The first day I stayed in this room, the former general told me one of the riven had “butchered” his best friend. He has a more personal reason than most to hate me for what I am beyond all the atrocities the riven have inflicted on broader society.

Stavros stiffens. “No,” he says shortly. “It was—we were teenagers when it happened.”

Anywhere from ten to fifteen years ago, then, if he’s in his late twenties like he looks. A grief he’s being carrying about as long as I’ve mourned my sister.

“What happened?” I venture.

He takes a step back from me, his expression hardening.

“I was living with my mother as I told you I usually did. He was one of her supporting officers’ sons.

We had the idea we’d make an adventure of having a ramble through various towns in the area.

And we ended up in the wrong place at the wrong time.

We were stupid and careless, and I didn’t realize until it was too late—”
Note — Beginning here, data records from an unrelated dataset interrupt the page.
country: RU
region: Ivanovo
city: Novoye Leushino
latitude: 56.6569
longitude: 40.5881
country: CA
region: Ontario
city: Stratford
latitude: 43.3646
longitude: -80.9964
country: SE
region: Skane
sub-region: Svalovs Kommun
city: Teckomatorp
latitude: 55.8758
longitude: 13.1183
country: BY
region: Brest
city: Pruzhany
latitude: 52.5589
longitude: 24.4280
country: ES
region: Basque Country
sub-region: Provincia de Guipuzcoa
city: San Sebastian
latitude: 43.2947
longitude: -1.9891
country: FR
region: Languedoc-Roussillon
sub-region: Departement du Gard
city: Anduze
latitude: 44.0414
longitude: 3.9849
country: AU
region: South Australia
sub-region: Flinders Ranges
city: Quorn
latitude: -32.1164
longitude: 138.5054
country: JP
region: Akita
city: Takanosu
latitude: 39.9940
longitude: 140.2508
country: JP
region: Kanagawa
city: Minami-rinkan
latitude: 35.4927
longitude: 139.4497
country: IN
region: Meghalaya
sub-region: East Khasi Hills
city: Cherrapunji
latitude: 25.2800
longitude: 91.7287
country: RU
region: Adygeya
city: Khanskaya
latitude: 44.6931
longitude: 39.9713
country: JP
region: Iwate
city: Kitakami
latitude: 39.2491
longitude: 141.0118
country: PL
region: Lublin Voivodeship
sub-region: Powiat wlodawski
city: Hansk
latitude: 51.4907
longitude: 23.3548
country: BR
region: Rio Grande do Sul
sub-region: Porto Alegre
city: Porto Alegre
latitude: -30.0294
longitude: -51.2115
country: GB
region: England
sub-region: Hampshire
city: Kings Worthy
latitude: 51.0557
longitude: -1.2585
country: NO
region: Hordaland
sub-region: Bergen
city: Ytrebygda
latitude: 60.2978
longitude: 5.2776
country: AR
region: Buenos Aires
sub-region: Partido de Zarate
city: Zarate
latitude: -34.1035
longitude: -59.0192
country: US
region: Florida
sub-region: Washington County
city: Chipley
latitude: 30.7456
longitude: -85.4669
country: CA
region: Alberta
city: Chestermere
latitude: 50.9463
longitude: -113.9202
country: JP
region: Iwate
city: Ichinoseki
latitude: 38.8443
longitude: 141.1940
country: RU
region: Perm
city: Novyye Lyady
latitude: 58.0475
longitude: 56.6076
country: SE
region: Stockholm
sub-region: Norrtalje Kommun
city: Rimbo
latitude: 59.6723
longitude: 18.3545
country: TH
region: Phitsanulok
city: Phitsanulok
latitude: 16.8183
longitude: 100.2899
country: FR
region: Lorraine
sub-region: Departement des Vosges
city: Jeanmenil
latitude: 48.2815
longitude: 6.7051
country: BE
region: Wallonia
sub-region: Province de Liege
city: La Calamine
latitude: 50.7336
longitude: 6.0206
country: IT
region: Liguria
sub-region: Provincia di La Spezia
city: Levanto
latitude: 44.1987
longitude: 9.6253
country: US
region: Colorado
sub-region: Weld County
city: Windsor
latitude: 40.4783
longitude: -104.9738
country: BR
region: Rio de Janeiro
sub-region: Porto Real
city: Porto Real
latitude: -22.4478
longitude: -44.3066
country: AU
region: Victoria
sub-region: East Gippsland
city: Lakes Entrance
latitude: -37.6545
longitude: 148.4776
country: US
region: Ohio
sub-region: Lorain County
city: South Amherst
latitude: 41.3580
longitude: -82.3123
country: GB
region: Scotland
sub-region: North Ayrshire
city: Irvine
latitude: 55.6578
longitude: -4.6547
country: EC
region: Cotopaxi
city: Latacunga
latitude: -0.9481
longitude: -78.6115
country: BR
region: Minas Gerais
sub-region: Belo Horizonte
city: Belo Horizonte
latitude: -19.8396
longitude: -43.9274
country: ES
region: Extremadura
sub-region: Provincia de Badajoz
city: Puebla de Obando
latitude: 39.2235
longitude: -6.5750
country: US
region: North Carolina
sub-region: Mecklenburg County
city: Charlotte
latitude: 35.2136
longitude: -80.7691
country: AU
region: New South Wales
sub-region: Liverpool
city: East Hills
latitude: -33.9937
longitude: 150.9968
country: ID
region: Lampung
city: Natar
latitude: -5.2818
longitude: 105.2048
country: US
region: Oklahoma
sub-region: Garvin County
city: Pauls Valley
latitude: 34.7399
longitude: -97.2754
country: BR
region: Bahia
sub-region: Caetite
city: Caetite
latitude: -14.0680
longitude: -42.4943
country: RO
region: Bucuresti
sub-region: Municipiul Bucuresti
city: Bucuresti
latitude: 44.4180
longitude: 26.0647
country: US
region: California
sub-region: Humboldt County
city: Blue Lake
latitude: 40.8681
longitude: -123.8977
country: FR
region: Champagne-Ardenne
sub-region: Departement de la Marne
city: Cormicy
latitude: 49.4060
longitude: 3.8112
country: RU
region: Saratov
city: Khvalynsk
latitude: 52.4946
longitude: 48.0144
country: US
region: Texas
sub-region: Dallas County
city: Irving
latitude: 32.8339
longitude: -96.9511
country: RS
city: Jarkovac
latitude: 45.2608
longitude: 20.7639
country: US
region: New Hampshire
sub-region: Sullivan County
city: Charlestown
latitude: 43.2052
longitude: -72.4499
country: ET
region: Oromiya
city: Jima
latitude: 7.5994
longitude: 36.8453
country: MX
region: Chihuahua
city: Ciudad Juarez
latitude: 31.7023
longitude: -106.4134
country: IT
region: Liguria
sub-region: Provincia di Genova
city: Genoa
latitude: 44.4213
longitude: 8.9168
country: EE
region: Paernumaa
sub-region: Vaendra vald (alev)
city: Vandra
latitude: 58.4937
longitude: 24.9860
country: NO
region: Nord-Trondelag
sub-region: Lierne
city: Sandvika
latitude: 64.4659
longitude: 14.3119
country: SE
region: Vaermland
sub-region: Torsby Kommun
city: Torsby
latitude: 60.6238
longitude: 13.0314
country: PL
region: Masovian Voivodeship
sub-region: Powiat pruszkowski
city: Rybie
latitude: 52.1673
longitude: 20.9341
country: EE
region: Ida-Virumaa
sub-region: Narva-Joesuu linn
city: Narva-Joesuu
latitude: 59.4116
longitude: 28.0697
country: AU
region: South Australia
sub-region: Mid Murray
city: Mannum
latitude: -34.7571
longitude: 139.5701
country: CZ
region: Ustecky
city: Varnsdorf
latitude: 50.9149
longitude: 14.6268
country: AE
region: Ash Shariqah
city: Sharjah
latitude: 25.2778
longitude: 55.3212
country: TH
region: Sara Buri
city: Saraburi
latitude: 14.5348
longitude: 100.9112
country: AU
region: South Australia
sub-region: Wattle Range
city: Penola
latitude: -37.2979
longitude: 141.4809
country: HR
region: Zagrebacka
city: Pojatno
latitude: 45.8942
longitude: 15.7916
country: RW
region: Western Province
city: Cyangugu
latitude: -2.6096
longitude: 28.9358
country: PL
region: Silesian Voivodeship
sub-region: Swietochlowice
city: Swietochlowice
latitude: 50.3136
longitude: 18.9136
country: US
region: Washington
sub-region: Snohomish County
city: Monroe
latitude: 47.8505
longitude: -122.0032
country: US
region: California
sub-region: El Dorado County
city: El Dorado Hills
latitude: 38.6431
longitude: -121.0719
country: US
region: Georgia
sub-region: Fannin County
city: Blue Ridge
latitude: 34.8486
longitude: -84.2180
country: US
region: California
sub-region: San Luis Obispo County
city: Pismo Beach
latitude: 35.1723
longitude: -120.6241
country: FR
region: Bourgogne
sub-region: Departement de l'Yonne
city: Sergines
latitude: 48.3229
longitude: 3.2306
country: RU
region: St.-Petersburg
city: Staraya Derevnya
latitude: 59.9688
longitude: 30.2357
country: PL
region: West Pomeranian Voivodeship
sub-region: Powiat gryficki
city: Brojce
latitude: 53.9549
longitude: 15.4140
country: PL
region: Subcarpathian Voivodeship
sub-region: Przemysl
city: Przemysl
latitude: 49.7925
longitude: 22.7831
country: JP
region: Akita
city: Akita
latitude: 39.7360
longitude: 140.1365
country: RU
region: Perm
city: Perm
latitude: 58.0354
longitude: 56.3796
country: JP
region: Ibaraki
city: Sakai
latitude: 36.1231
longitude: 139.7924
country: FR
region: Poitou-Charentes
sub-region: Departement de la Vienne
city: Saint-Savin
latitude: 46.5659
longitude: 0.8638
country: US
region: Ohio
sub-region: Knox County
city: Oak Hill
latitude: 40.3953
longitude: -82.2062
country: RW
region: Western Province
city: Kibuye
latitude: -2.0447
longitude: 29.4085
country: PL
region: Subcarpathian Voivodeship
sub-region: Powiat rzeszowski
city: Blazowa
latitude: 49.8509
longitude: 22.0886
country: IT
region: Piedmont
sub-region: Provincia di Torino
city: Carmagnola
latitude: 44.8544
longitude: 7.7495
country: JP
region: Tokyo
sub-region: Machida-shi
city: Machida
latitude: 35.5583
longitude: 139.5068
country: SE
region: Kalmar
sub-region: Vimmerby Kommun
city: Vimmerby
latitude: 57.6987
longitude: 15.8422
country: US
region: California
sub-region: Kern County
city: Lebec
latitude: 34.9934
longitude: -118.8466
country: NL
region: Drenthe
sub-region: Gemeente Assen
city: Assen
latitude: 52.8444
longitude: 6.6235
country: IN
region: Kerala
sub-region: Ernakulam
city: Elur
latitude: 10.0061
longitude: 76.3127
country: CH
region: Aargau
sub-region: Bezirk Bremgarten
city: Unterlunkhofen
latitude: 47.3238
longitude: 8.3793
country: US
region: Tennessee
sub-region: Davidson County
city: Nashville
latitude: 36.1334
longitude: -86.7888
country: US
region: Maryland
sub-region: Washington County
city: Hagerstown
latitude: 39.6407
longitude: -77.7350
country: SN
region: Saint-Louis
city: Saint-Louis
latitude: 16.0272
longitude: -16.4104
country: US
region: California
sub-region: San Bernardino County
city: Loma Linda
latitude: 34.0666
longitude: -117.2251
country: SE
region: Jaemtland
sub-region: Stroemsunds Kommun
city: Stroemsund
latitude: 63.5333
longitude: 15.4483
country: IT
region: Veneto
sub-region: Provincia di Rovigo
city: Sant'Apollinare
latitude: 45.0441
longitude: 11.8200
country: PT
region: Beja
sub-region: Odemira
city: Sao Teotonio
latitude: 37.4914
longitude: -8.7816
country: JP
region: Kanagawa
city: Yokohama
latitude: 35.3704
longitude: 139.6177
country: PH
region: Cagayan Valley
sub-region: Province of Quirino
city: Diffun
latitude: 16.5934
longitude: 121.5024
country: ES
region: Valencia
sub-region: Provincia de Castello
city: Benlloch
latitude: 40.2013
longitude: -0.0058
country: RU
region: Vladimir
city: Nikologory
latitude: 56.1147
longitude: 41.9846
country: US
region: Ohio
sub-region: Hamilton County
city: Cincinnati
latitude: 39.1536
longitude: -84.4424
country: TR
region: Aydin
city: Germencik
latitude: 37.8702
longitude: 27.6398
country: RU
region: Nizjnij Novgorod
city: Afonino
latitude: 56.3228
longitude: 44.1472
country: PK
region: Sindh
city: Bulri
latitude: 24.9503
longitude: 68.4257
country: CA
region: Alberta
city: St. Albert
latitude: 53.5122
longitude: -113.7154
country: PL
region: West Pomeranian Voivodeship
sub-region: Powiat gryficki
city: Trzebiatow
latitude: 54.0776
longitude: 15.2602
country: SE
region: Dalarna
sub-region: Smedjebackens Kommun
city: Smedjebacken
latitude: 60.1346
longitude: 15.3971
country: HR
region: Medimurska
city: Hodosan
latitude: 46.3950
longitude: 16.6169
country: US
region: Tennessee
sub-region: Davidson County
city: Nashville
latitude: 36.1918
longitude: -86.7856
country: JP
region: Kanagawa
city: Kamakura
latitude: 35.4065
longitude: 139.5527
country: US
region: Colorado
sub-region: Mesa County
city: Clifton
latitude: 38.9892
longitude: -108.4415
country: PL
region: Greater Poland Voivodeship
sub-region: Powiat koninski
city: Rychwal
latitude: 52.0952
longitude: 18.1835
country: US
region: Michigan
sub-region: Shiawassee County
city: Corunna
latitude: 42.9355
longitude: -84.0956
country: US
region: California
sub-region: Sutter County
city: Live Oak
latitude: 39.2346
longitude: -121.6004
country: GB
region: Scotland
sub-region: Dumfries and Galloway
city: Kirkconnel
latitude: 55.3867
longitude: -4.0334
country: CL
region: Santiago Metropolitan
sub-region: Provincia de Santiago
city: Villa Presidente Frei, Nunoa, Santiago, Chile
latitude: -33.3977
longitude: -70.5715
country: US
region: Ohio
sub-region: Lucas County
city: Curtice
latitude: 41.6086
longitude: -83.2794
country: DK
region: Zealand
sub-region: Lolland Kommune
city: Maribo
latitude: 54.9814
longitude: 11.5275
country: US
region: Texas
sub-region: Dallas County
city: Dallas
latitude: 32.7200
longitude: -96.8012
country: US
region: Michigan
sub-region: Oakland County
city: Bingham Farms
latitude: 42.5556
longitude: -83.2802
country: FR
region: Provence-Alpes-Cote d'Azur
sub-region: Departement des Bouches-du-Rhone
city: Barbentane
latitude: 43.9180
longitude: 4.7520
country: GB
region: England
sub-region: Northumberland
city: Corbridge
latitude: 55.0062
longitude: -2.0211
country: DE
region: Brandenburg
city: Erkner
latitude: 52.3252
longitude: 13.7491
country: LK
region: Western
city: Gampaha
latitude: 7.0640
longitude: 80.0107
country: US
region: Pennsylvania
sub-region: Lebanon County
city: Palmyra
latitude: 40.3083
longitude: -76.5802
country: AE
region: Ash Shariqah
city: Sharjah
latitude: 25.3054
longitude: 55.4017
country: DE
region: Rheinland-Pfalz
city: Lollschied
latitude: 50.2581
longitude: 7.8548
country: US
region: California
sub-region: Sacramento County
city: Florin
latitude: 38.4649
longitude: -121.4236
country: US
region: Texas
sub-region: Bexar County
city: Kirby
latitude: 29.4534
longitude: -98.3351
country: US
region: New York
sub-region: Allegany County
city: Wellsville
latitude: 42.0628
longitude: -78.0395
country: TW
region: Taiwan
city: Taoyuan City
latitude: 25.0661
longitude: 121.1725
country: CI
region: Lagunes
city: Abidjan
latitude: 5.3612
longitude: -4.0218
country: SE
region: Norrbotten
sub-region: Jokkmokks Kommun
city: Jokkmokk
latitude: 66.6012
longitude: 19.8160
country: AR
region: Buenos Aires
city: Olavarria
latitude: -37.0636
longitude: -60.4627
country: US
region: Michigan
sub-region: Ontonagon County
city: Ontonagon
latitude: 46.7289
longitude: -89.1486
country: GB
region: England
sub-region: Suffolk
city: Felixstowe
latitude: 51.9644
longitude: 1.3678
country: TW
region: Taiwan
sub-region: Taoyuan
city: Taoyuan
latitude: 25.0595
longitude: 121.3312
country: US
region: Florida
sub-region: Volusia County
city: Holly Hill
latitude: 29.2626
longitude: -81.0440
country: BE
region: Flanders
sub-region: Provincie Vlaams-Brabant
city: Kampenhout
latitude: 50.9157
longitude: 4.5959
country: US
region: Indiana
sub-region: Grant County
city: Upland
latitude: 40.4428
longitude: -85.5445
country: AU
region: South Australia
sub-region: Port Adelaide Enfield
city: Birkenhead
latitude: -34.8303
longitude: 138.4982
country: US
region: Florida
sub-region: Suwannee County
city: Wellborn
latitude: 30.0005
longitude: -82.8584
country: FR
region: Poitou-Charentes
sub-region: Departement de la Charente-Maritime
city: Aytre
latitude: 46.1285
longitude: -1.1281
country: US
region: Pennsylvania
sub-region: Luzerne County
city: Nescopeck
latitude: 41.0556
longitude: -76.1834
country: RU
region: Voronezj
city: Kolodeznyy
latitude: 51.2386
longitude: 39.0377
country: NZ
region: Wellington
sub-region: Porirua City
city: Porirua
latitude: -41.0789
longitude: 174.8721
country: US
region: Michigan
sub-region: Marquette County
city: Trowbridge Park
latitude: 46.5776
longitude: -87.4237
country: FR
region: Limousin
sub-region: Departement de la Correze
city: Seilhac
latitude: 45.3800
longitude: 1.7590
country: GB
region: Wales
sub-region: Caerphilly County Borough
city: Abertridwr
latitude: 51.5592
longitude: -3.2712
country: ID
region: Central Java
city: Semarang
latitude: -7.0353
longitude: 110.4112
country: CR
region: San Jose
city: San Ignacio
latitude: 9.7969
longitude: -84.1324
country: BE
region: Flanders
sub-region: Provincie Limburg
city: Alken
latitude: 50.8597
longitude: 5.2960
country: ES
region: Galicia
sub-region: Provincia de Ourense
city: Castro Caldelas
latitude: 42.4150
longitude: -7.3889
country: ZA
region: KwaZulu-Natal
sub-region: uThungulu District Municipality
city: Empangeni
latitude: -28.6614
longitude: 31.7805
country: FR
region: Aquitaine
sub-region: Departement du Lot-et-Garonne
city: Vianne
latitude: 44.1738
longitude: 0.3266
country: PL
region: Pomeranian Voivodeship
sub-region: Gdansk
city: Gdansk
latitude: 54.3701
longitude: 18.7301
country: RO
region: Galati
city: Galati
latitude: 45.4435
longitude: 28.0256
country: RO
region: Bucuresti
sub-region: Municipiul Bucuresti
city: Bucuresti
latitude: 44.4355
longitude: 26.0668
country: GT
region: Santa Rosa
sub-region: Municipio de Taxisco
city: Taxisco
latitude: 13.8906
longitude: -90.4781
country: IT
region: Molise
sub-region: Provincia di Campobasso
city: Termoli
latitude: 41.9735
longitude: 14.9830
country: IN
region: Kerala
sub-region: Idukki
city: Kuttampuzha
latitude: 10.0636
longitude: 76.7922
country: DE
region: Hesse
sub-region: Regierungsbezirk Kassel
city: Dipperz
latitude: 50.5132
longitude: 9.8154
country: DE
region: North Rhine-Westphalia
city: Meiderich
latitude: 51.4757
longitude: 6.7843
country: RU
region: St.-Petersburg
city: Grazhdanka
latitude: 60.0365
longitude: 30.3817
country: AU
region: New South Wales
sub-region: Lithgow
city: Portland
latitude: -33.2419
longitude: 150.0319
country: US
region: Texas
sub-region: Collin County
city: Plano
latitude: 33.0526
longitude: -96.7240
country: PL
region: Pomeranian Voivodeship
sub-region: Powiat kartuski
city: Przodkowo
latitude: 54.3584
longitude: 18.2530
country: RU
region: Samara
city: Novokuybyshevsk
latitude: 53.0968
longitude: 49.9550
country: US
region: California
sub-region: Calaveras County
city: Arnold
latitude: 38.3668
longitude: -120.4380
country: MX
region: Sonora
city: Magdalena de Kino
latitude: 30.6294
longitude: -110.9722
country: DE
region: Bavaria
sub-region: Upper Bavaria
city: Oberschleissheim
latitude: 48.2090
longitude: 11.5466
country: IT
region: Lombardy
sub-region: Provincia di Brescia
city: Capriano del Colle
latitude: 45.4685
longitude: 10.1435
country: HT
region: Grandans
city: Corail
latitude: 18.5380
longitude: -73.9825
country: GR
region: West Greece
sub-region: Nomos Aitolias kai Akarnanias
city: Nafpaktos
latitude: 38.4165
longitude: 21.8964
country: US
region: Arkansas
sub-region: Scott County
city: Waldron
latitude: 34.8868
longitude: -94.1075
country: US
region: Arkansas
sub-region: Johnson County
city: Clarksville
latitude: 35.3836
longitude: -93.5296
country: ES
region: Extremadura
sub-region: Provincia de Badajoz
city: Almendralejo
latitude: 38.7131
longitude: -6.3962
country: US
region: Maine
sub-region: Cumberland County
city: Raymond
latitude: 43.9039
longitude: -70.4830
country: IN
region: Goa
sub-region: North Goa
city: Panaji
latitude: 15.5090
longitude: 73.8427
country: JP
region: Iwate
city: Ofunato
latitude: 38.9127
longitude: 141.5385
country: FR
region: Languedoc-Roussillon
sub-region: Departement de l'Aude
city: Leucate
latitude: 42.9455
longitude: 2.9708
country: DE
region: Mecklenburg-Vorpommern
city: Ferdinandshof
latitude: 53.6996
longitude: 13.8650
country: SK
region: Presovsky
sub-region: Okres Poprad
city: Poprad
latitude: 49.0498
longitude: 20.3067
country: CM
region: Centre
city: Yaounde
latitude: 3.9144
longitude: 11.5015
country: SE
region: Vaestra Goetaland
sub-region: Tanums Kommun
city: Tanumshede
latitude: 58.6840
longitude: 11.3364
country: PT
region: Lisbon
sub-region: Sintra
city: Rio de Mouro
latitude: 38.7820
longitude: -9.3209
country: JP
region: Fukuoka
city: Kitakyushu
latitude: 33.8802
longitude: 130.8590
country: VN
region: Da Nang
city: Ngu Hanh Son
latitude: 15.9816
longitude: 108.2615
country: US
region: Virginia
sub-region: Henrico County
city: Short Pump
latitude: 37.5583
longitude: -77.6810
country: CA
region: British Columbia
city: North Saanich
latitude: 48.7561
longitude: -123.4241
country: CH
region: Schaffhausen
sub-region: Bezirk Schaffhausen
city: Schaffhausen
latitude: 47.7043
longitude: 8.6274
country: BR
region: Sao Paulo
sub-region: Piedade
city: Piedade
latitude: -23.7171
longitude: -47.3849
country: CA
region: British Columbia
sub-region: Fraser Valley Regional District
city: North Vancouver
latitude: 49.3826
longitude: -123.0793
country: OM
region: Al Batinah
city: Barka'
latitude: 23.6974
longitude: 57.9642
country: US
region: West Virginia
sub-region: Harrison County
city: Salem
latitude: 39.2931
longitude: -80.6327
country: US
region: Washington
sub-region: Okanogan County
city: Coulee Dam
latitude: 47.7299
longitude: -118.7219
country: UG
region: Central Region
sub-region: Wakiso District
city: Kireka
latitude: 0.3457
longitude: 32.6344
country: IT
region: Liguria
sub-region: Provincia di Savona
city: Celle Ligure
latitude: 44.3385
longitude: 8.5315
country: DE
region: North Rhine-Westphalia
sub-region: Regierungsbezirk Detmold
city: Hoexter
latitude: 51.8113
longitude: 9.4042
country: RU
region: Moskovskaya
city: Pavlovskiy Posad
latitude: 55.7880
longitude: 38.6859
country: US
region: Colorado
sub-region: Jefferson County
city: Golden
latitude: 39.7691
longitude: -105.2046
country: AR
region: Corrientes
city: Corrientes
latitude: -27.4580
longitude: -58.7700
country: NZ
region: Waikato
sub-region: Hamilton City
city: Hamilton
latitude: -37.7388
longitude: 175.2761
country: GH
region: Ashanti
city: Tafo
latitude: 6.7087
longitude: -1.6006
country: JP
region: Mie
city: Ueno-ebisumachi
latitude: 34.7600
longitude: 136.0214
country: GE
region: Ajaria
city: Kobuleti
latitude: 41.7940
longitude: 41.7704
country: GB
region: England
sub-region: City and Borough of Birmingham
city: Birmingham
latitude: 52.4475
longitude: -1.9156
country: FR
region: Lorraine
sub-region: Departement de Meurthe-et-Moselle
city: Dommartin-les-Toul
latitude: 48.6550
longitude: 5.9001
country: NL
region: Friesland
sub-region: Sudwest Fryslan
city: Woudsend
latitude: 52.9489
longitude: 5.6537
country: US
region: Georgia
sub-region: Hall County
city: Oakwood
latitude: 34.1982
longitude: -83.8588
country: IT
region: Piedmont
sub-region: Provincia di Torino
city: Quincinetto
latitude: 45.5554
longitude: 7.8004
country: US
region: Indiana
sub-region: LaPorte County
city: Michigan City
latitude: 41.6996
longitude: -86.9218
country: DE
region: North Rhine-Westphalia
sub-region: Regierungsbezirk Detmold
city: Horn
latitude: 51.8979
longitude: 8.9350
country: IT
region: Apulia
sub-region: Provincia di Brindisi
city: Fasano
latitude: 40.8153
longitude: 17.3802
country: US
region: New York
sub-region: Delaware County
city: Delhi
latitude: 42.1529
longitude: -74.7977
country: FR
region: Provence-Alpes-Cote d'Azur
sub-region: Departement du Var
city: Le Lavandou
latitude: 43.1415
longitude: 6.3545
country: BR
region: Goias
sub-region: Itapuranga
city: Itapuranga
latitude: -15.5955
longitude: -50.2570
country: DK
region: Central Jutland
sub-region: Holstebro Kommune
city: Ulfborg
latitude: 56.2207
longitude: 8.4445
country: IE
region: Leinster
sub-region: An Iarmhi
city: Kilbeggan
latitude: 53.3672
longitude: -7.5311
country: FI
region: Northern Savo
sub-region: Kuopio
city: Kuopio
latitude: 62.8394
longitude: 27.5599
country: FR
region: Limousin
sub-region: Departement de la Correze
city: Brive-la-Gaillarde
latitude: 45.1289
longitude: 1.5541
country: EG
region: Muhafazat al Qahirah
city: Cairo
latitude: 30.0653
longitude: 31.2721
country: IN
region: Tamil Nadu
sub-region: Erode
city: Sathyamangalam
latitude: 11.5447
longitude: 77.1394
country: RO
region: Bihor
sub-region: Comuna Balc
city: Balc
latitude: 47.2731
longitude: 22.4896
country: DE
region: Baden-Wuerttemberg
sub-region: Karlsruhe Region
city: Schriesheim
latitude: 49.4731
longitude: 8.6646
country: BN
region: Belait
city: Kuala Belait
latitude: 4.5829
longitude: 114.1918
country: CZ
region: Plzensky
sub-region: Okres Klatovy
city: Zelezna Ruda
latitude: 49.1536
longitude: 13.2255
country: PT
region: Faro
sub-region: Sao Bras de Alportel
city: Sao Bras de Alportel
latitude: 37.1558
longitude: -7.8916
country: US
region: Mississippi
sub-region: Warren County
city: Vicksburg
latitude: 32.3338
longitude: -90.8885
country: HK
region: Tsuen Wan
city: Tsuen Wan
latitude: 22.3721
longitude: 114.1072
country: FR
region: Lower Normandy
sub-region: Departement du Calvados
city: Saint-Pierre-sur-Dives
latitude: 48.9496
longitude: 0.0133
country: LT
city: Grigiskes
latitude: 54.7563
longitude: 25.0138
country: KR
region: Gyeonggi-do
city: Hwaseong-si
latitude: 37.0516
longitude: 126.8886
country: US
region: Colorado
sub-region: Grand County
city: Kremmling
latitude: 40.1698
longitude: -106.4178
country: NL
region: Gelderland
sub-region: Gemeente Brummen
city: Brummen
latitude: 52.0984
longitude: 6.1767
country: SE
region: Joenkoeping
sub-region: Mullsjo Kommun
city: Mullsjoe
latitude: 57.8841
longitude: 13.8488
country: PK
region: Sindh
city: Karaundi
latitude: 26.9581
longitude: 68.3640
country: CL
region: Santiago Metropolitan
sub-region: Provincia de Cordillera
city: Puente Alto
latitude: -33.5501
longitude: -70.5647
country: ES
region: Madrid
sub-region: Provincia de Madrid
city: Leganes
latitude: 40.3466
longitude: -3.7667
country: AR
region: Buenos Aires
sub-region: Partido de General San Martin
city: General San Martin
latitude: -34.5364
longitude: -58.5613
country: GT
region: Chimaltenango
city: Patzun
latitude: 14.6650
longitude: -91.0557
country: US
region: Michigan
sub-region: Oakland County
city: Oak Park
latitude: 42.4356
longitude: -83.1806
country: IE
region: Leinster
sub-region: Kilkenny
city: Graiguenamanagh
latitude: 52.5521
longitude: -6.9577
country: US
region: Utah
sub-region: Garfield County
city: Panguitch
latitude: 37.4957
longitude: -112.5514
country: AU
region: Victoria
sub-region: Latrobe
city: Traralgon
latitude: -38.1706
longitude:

Stavros cuts himself off. His voice goes totally flat. “We were stupid, and we crossed paths with a monster. That’s all there is to it. You don’t need to know the details to ensure you don’t end up doing the same.”

He prowls off into his bedroom without another word.

It’ll be okay, Julita says, her voice a little too quavery to be totally convincing. He’ll come around. He’s got to see you’re not like the other riven.

Does he? I don’t know about that.

I thought we’d made a little progress, but I might have dashed it to bits with my curiosity.

Exhaustion from my own interrupted sleep drags at my eyelids. I force myself to lie back down on the sofa and tug the blanket up to my chin, trying not to think about the conversations I’ve had with Stavros in this room that ended on much better terms.

Trying not to ache with the knowledge that he may never speak with me like an equal again, and I’m not sure that’s even unfair.